I hope to help change that and so have been working on a major update to the BBoR (including converting it to PDF form, probably the most requested feature). Earlier than later, hopefully, and as my off-work hours permit.
Sometime after March 2011 was when I started thinking about writing a programming book. This was after I had tried teaching the first learn-to-code class at General Assembly, an 8PM Thursday class called: “Coding for Beginners: Data Mashing with APIs”. Here’s the description I wrote up for the class:
Students will learn the fundamentals of programming by creating simple yet powerful scripts to collect and organize the data found in Web services such as Twitter, Google Maps, and Foursquare. The class will walk through sample Ruby code to understand the basic theory of programming, including variables, methods, arrays and loops. At the end, students will be able to write a fully-functional custom script to access and scrape website data.
This class is intended for absolute newbies and those beginning to learn how to code. Laptops are optional. Code for the lesson will be provided so that students can follow along during class and after. Prerequisites: None.
(Before you spit out your coffee, I do reflect below about how hilariously absurd this synopsis is, in retrospect)
Jenny 8. Lee at Hacks/Hackers) introduced me to GA but I remember the GA coordinator and I both thinking, “Who the hell actually wants to learn basic programming?” I don’t know what the average price for a GA class was then.

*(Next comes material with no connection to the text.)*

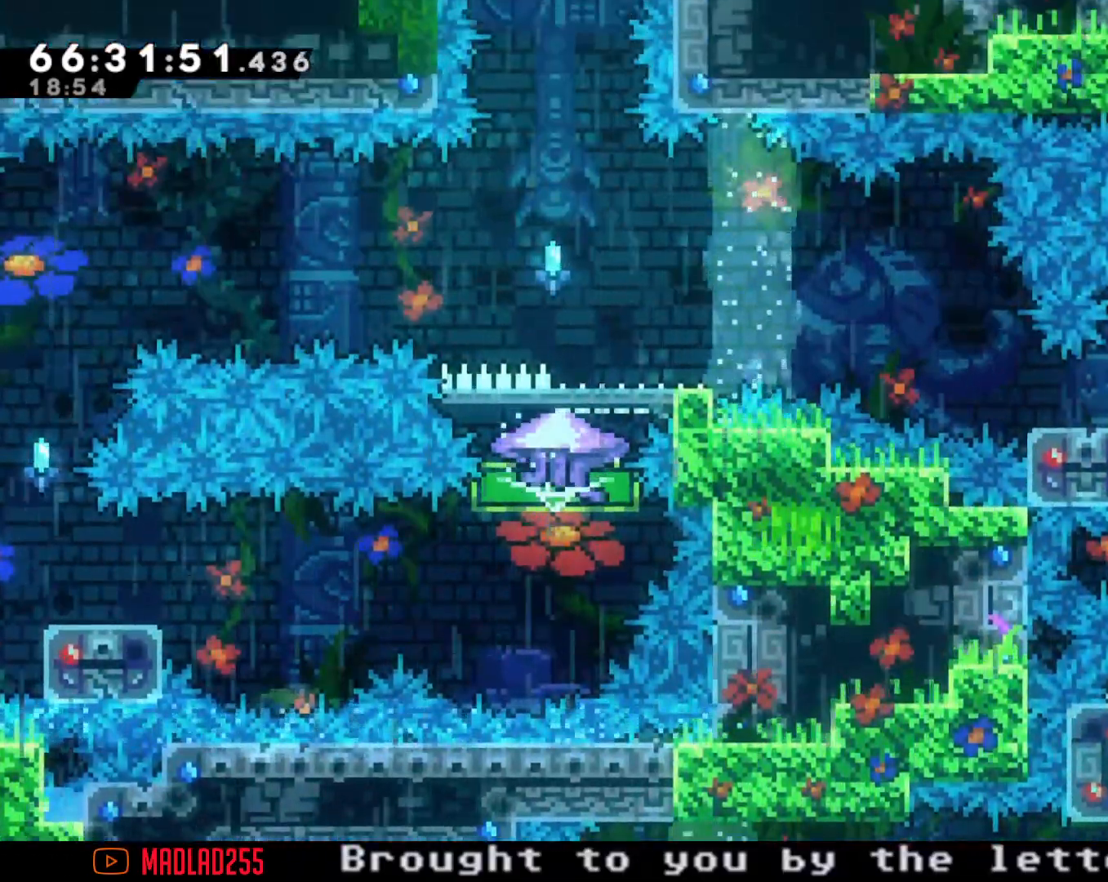
{"buttons": ["A"], "left_stick": "down-left", "right_stick": "center", "events": [[33, "left_stick", "down-left"], [200, "X", "down"], [317, "X", "up"], [417, "A", "down"]]}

But I know when we set the price at $30 for a 2-3 hour class, I thought it was too high and we’d end up with a pretty bare turnout.

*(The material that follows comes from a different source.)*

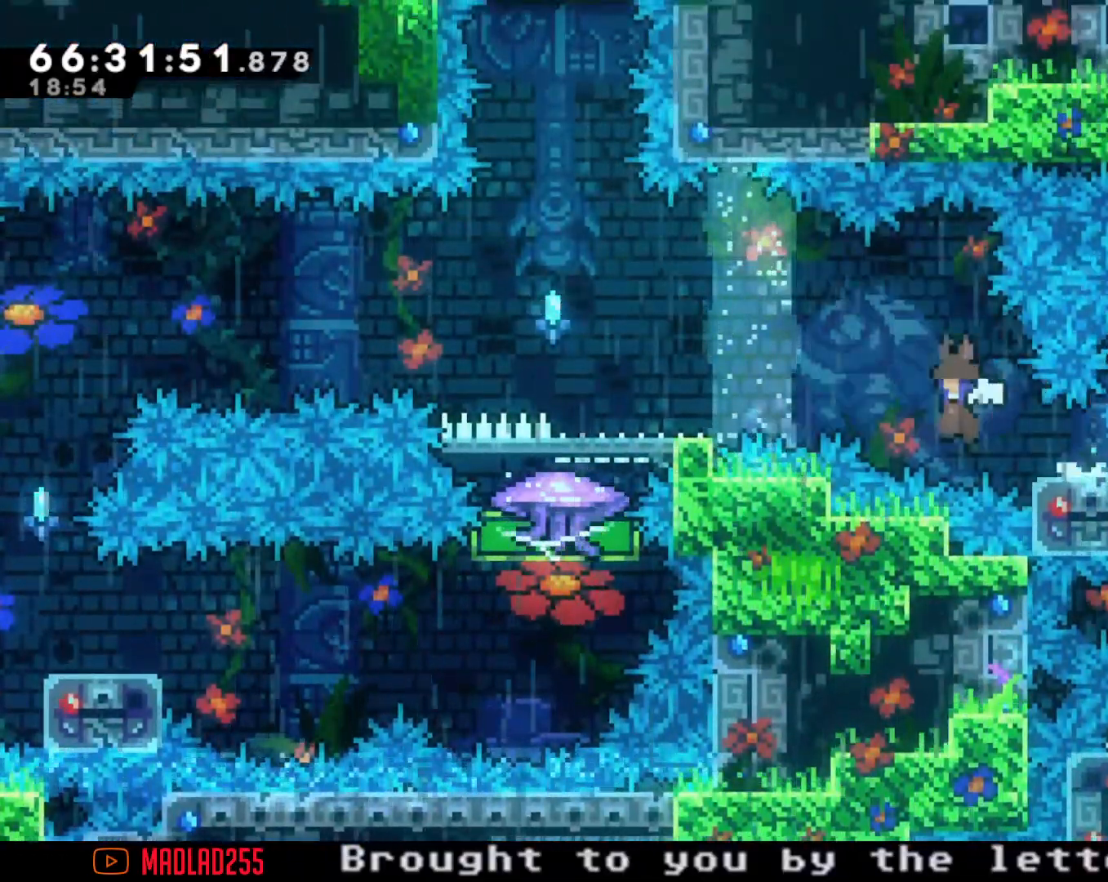
{"buttons": ["A"], "left_stick": "left", "right_stick": "center", "events": [[100, "A", "up"], [250, "left_stick", "left"], [266, "A", "down"]]}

And I was wrong: it was the fastest-selling class in GA’s then-young history and sold out in a day. And thankfully, the interest doesn’t seem to be a fluke: GA today regularly holds beginners’ programming classes, ranging from price of $175 for an afternoon to $3,000 for an eight-week Rails course (including Ruby fundamentals).
My own class didn’t go terribly well because, as I’ve found out since then, it’s kind of difficult to cover in 3 hours the programming fundamentals (variables/methods/if statements/for-loops in order to create a mashup from Twitter and Foursquare APIs) that it takes real teachers a semester to cover, especially to an audience mostly unfamiliar with the command line.
So the Ruby book was an attempt to create a resource that might actually be helpful for aspiring coders. Less than half a million pageviews might not much. But it’s been gratifying to see the Ruby book continue to be used even in its messy draft form by beginners who are incredibly committed to learning new things in life. I hope the next revision of the Ruby book will be even more useful to them.
Other resources: Who knows when I’ll actually finish. In the meantime, a lot of great programming resources have come out this past year, too many to list so I’ll just point out the Ruby ones. Free resources include Zed Shaw’s Ruby version of his Learn to Code the Hard Way and Codecademy’s Ruby track. Sau Sheong Chang’s Exploring Everyday Things with R and Ruby is one of my favorite books I’ve bought this year and it follows a philosophy similar to mine: use code to do creative, real-world problem solving.